Middletown USA is my oldest photo project and only one outside of Brooklyn. Since 2007 I’ve visited and photographed all 16 Middletown’s, in 16 states. It’s a search for vernacular subjects in small town post-industrial USA, outside my urban comfort zone.
(Building) The Neo-Liberal City, is a critical study of the effects of urbanization and gentrification in Brooklyn and Queens, after the decentralization of Manhattan, into new, vertical, and independent urban centers, in 5 chapters with subjective and opinionated captions.
Sunday Afternoons documents the vernacular beauty in the urban landscape in and around the Industrial Business Zones of Brooklyn and LIC. Here I find three things I generally don’t want in my photographs, trees, cars (modern), and people. It’s among the quietest places you can find in New York, on Sunday afternoons.

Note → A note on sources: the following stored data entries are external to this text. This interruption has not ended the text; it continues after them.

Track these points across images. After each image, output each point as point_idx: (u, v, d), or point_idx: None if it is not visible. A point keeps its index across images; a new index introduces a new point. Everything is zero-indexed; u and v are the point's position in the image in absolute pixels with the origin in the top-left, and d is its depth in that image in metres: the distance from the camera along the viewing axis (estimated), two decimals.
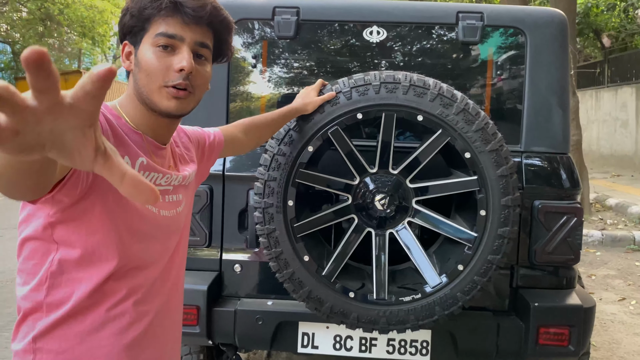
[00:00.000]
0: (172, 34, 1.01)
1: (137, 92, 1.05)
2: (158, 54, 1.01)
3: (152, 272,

In The Branded Landscape I have photographed industrial walls, mostly in Williamsburg and Greenpoint Brooklyn, as they have been converted to mostly hand painted advertising billboards, as the demographic is changing because of rezoning from industrial to residential.
Ping Pong is a “shoot what you know, shoot what you love” project, about one of my favorite pastimes in my early teens in Sweden. Around the same time Ping Pong got very hot in NYC, with outdoor tables in public places and private clubs. This documents where and who plays in NYC, plus objects of Ping Pong, with a focus on form, space, and color.
Get Out of My Frame, is a slow and reactionary body of work. It captures peoples reactions to photography in public places, in Brooklyn.
Ebba documents the Toddler years of my daughter, growing up in Brooklyn
The Riders is an ongoing study of anything with wheels (except cars) that people drive or ride, mostly for recreation, as transportation, and some due to physical handicaps.
There’s a focus on vintage and unusual vehicles and things people do while riding or driving. All the photographs to date are from Brooklyn, NY. As with my other work, it also studies the urban and industrial landscapes of Brooklyn with a focus on space and form.
As more and more car-bound former suburbanites move in, there are fewer cool and interesting other vehicles on the streets.
Brooklyn Rides documents vintage bicycles in the same areas as Urban Cars Brooklyn did.